The Cult of Thinspiration by Beth Allison

‘Inspiration: the process of being mentally stimulated to do or feel something, especially something creative.’ Stick ‘thin’ in front of it and the word takes on a whole new, sinister meaning. Visit any pro-anorexia/bulimia – or, as affectionately referred to by followers, ‘pro-ana/mia’ – website and you will be assaulted with a plethora of images of skeletal supermodels and achingly emaciated anorexics whose ‘figures’ you are encouraged to aspire to. Alongside these are lists of advice on how to starve, starve, starve yourself into oblivion. Welcome, ladies and gentlemen, to the dark and dangerous world of ‘thinspiration’. Yes, just when you think the internet cannot possibly become any crazier, it dishes out the evidence to prove otherwise.


At this point, you would be forgiven for asking the simple question ’Why’? Why would anyone seek out this sort of material; why would anyone willingly access this masochistic world of self-punishment and suffering? The answers range from the simple to the complex. Why does anyone visit any kind of forum or social networking site? To meet like-minded people, to seek social support, to feel a sense of belonging absent from the real world in which they find themselves alienated. That is the ‘simple’, as easy to define as the ribs and collar bones protruding from every single ‘thinspiration’ picture I have thus far stumbled upon. The complex? In accessing a pro-ana/mia site, sufferers seek support for the ‘choice’ to continue their eating disordered behaviours. They do, of course, ogle at these ‘thinspiration’ images, their already rock-bottom self-esteem plummeting as the desire to starve away any extra weight rises; they then share tips on how to hide these behaviours from watchful parents or doctors, exchanging ideas on the latest routes to radical weight loss – purging, fasting, exercising into the early hours.


The popularity of these sites is nothing short of shocking; the damage they inflict even greater still. A 2006 survey of eating disorder patients conducted by Stanford Medical School found that 35.5% of sufferers had visited pro-ana/mia sites. Of those, 96% learned, thus adopted, new starvation or purging methods. This in the same year that researches documented a 470% increase in the prevalence of pro-ana/mia sites. The internet at its craziest? I told you so.

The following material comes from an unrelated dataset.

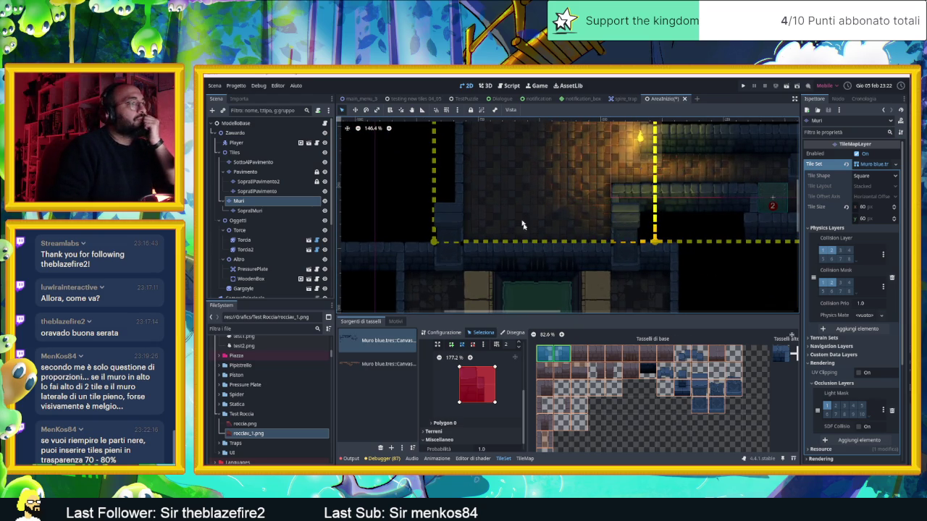
- Back in TileMap painting, pick Muro blue wall tiles for the corridor's right part
click(523, 459)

Thus far we have addressed what these sites do offer; the ‘thinspiration’ images of sinewy limbs and skeletons ravaged by starvation; the doctrine rules instructing to ‘cut food into tiny pieces…when you want to eat, exercise for at least fifteen minutes first…’; or my personal favourite from a website claiming to be ‘Queen of the Starvation Scene’, ‘drink water! This is the number one rule for both ana and mia. It fills you up when you are hungry and makes purging easier. Hot water fills you up more and ice cold water helps you burn more calories.


Of course, what they do not offer – a fact that is apparent to the majority of those healthy minds out there, but crucially missed by those who, through no fault of their own, are stuck in the ravages of an eating disorder – is the truth. Let me be perfectly clear, there is nothing – I repeat, nothing – remotely glamorous or enriching about an eating disorder. Being queen, princess, or even peasant commoner of the starvation scene will get you nowhere except a one-way ticket to pain, misery, and a multitude of missed opportunities.

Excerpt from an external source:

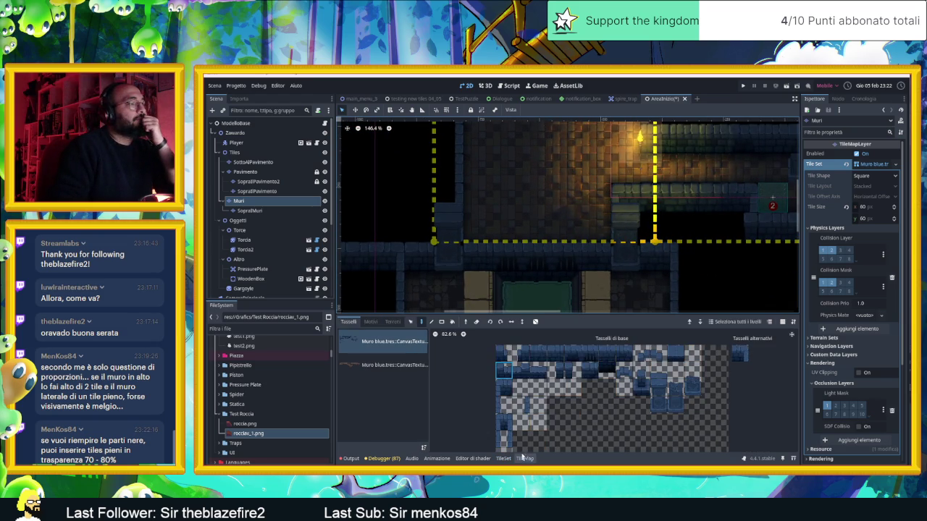
drag(492, 217, 561, 263)
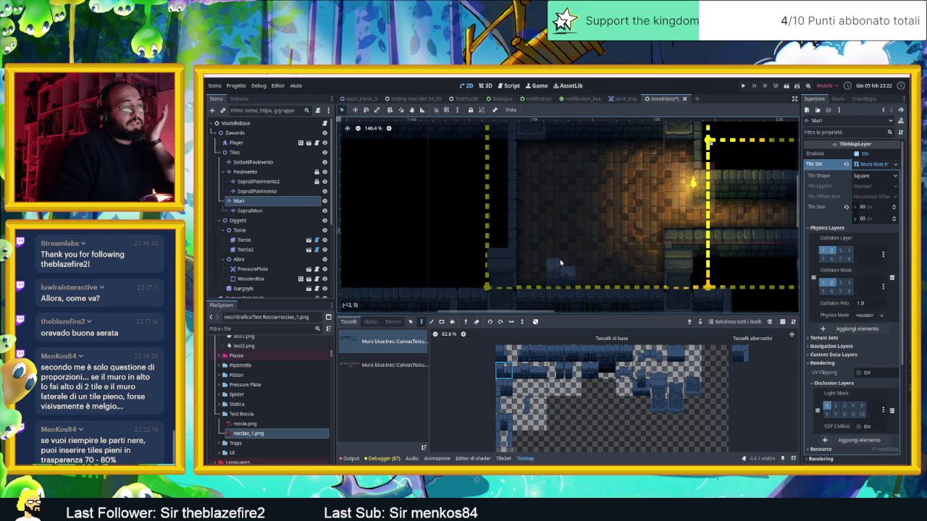
click(521, 371)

Now more than ever, this holds powerful resonance. Any follower of the news will be aware of the story published documenting the death of Laura Wilmott, an 18 year old girl who recently lost her five year battle with anorexia nervosa. Consider this: Laura Wilmott died due to brain damage and cardiac arrest brought on by severe malnutrition. This was after a relentless cycle of starvation that rendered her incontinent and unable to walk. I challenge anyone, eating disorder patient, ‘thinspiration’ follower, pro-ana/mia forum administrator, to find the glamour in that.

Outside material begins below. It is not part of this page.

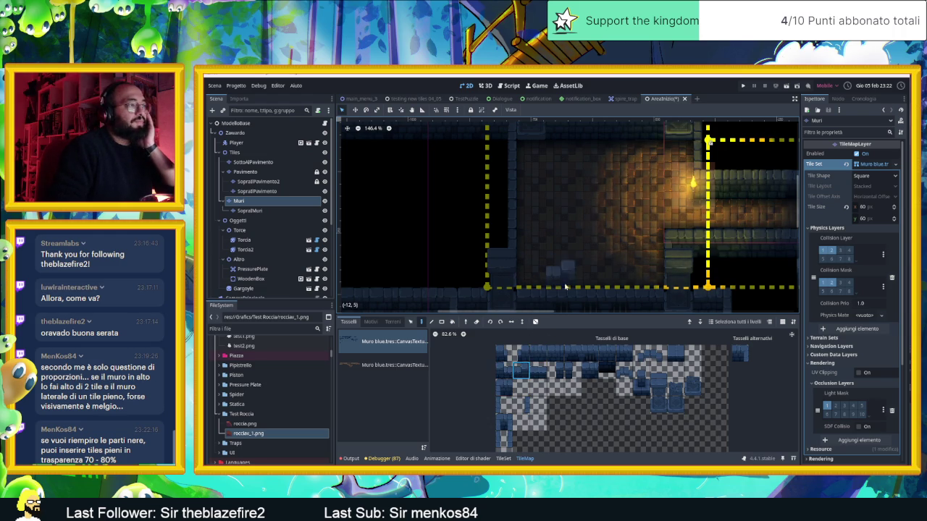
scroll(637, 269, down, 2)
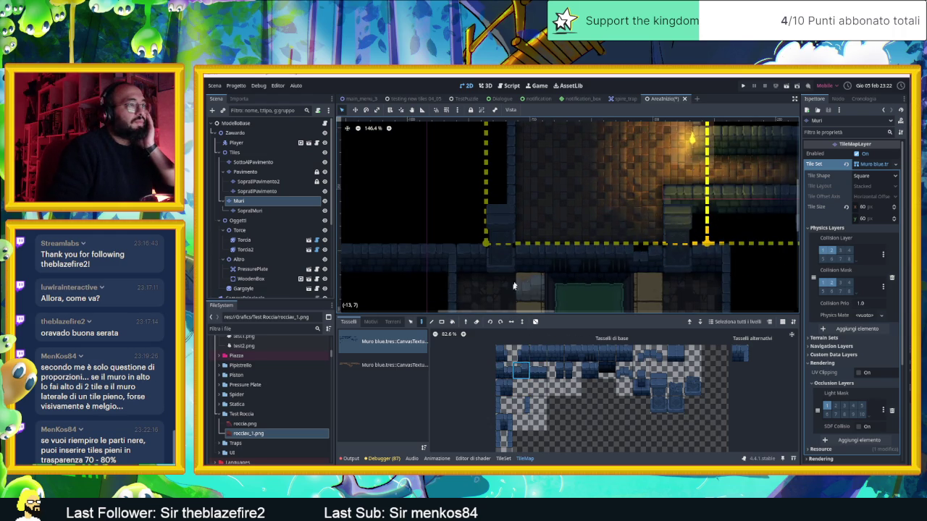
click(505, 376)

So what can be done? Firstly, I believe we need proper internet censorship. These destructive websites must be stopped. How many other Laura Wilmotts, Ana Carolina Restons or Karen Carpenters have to die before eating disorders are taken seriously by all? Whilst pro-ana/mia sites do not cause eating disorders, they must certainly own up to their responsibility in keeping them going. Attacking anything that glorifies these devastating illnesses could be a first step in tackling the broader problem, defeating eating disorders once and for all.